Notation automatique des élèves, qui fonctionne surtout pour la partie simple à analyser de tests sous forme de QCMs. Elle est plus délicate pour leur partie qualitative et la réponse à des questions ouvertes. La notation de copies manuscrites d’élèves est difficile à généraliser du fait des limitations de la reconnaissance d’écriture. Mais cela peut fonctionner dans certains contextes. Ainsi, Gradescope (2014, USA, $5,3M) réduit-il par deux le temps que les enseignants passent à noter les copies des élèves d’examens passés en ligne, avec la reconnaissance d’images appliquée aux exercices dans les sciences " dures " (maths, physique, chimie, biologie, informatique). Le système regroupe les réponses par catégories ce qui permet de noter une seule fois chaque réponse différente.
Apprentissage de l’écriture avec l’analyse de l’écriture manuscrite automatique qui fonctionne de manière limitée, et plus efficacement sur la détection de lettres individuelles. Des outils de ce type sont proposés sur tablettes dotées de stylets.
Accompagnement d’élèves à déficits cognitifs, qui peut exploiter diverses techniques de captation et de suivi de l’attention. Cela comprend l’usage de robots accompagnant les enfants dans certains processus d’apprentissage, notamment à destination d’enfants aspergers ou autistes. C’est l’application du petit robot de Leka ainsi que le Nao de Softbank Robotics, anciennement Aldebaran Robotics.
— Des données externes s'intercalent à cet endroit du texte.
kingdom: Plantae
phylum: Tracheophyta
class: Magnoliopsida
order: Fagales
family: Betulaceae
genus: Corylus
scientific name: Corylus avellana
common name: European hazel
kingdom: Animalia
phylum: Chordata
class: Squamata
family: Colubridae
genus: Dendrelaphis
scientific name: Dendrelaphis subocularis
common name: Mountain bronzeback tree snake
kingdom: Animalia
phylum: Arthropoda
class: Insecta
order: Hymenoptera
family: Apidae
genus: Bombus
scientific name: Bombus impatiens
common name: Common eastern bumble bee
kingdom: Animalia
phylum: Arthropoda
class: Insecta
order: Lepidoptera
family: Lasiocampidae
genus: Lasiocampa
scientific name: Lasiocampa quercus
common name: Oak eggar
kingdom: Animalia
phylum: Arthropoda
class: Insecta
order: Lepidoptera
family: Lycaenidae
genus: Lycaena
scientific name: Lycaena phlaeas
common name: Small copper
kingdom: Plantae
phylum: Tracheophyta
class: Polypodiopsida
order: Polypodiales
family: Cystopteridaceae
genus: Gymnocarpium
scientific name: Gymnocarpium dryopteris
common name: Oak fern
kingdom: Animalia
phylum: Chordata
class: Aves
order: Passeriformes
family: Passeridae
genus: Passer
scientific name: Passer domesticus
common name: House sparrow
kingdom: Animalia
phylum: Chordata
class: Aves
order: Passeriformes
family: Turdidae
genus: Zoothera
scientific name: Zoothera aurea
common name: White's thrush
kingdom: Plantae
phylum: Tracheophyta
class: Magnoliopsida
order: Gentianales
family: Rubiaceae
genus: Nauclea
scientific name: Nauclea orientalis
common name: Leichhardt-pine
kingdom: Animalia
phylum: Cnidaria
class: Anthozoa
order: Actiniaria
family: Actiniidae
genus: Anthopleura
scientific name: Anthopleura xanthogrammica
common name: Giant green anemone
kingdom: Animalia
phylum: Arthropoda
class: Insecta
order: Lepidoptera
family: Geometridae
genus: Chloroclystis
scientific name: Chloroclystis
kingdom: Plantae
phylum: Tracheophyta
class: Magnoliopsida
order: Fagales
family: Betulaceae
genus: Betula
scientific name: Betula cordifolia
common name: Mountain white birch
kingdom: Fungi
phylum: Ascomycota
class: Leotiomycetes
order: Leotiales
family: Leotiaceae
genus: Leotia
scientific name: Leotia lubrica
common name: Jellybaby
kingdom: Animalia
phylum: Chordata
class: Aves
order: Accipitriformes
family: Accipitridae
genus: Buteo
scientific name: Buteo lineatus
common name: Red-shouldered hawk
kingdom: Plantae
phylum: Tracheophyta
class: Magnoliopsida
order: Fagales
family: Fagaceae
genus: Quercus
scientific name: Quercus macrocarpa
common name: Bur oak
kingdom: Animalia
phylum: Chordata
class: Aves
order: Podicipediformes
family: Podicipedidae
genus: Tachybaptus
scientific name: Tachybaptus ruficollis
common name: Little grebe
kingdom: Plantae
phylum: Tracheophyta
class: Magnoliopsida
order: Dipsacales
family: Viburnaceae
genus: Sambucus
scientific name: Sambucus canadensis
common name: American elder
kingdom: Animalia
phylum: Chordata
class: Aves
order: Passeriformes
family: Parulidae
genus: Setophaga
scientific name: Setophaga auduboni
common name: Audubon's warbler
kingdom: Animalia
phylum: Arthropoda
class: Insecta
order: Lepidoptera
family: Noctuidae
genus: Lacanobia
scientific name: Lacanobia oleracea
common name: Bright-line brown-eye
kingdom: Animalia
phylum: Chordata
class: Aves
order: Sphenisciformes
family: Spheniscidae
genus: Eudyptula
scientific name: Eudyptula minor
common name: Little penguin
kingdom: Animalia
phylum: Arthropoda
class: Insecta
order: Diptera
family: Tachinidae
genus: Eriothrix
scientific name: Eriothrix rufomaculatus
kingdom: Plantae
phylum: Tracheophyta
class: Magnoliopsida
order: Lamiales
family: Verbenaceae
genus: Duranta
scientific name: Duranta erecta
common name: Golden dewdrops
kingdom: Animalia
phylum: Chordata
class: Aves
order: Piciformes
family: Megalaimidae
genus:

Outils d’accès à la connaissance. L’éducation, surtout dans le secondaire et le supérieur peut bénéficier de l’usage de moteurs de recherche plus intelligents. Ils peuvent être complétés d’autres outils qui permettront de détecter des fausses nouvelles ou informations (" fake news ") aussi bien sur des aspects qualitatifs que quantitatifs. La détection des fausses nouvelles s’appuie sur deux types d’informations : leur contenu lui-même et la syntaxe et la grammaire utilisée, et les métadonnées associées, à savoir : qui a créé l’information, qui l’a diffusée, propagée et relayée.
Détection de fraude et de plagiat, une application qui n’est pas souvent évoquée et qui porterait sur les épreuves de concours et sur les thèses, en disposant de versions numériques des textes des élèves, la reconnaissance d’écriture à grande échelle n’étant pas suffisamment fiable.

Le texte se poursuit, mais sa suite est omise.